Created on 2018-09-25 by the reprex package (v0.2.0).

dlm · September 27, 2018, 11:47am

Big thanks, both for answering and for expanding on the answer to show a deeper level of tidy evaluation. Lots of useful new nuggets to glean insight from here

Very much appreciated!

May I ask why use the quo functions, rather than the expr variants here?

Your example also works when quo is everywhere replaced with expr, viz

quasi_lmer <- function(.data, .x){
  # out_var <- enquo(.x)
  out_var <- enexpr(.x)
  all_fields <- colnames(.data)
  # iout <- all_fields == quo_text(out_var)
  iout <- all_fields == expr_text(out_var)
  out <- all_fields[iout]
  pred <- all_fields[-iout]
  preds <- map(pred, ~ sym(.x))
  preds <- map(preds, ~ expr((1 | !! .x)))
  preds <- reduce(
    preds, 
    function(x, y) expr(!! x + !! y)
    )
  # f <- expr(!! sym(quo_name(out_var)) ~ !!! preds)
  f <- expr(!! sym(expr_name(out_var)) ~ !!! preds)
  lme4::lmer(f, data = .data)
}

sleepstudy %>%
  quasi_lmer(Reaction)
#> Linear mixed model fit by REML ['lmerMod']
#> Formula: Reaction ~ (1 | Days) + (1 | Subject)
#>    Data: .data
#> REML criterion at convergence: 1820
#>  Random effects:
#>  Groups   Name        Std.Dev.
#>  Subject  (Intercept) 37.1    
#>  Days     (Intercept) 31.2    
#>  Residual             31.4    
#> Number of obs: 180, groups:  Subject, 18; Days, 10
#> Fixed Effects:
#> (Intercept)  
#>         299

Could you show a situation in which the quo functions are needed when the expr variants don't suffice?

edgararuiz · September 27, 2018, 12:56pm

Hi, I'm glad it helps. And yes, for quoting within the function the expr() command is what's recommended. For unquoting use enquo(). In other words, try do not use enexpr(). That's something I recently learned from @lionel , so maybe he can offer some more background. My understanding is that enquo() will ensure that you'll retain the information of the environment that called your function, so as to prevent calling the wrong .x variable if there are others named the same within your R session. Additionally, since I used enquo() to unquote, then I have to use the related "quo" commands to extract the text or name from the variable.

lionel · September 27, 2018, 6:07pm

That's correct, the general rule is to use enquo() to capture expressions that are not yours and expr() to build your own expressions.
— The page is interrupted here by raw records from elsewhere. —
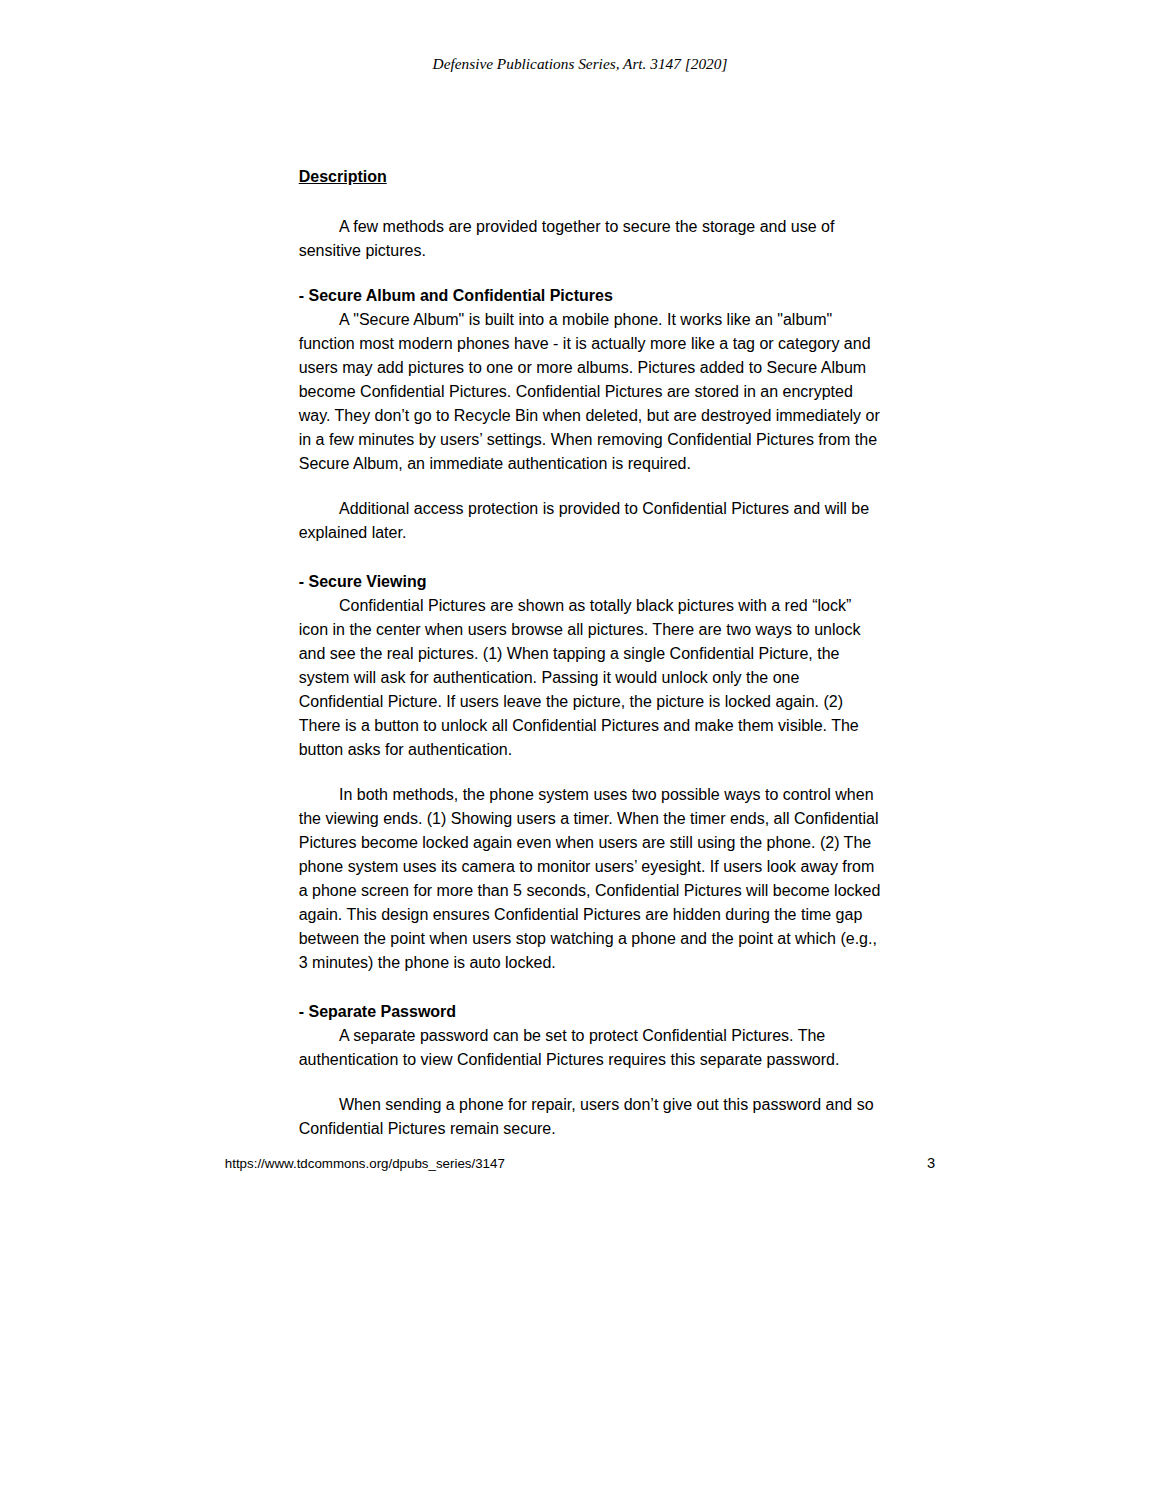Defensive Publications Series, Art. 3147 [2020]
Description
A few methods are provided together to secure the storage and use of sensitive pictures.
- Secure Album and Confidential Pictures
A "Secure Album" is built into a mobile phone. It works like an "album" function most modern phones have - it is actually more like a tag or category and users may add pictures to one or more albums. Pictures added to Secure Album become Confidential Pictures. Confidential Pictures are stored in an encrypted way. They don’t go to Recycle Bin when deleted, but are destroyed immediately or in a few minutes by users’ settings. When removing Confidential Pictures from the Secure Album, an immediate authentication is required.
Additional access protection is provided to Confidential Pictures and will be explained later.
- Secure Viewing
Confidential Pictures are shown as totally black pictures with a red “lock” icon in the center when users browse all pictures. There are two ways to unlock and see the real pictures. (1) When tapping a single Confidential Picture, the system will ask for authentication. Passing it would unlock only the one Confidential Picture. If users leave the picture, the picture is locked again. (2) There is a button to unlock all Confidential Pictures and make them visible. The button asks for authentication.
In both methods, the phone system uses two possible ways to control when the viewing ends. (1) Showing users a timer. When the timer ends, all Confidential Pictures become locked again even when users are still using the phone. (2) The phone system uses its camera to monitor users’ eyesight. If users look away from a phone screen for more than 5 seconds, Confidential Pictures will become locked again. This design ensures Confidential Pictures are hidden during the time gap between the point when users stop watching a phone and the point at which (e.g., 3 minutes) the phone is auto locked.
- Separate Password
A separate password can be set to protect Confidential Pictures. The authentication to view Confidential Pictures requires this separate password.
When sending a phone for repair, users don’t give out this password and so Confidential Pictures remain secure.
https://www.tdcommons.org/dpubs_series/3147 3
We generally don't need to create quosures of our own context because the quosures are created automatically down the line by other quoting functions (if they properly use enquo() or enquos()).

tom_greenwood · May 21, 2019, 7:59am

My understanding was that you can usually get away with enexpr if your function is only going to be called in the global environment, but if another function is going to call your function then you probably need to use enquo, because otherwise R will look for your variables in the wrong place. Is that roughly right? Thanks

lionel · May 21, 2019, 8:14am

The place where your function was created (global environment, package namespace, another function's environment) also matters. Symbols pointing to objects in the global environments might resolve properly but they might also be masked by other objects on the way there. enexpr() should almost never be used.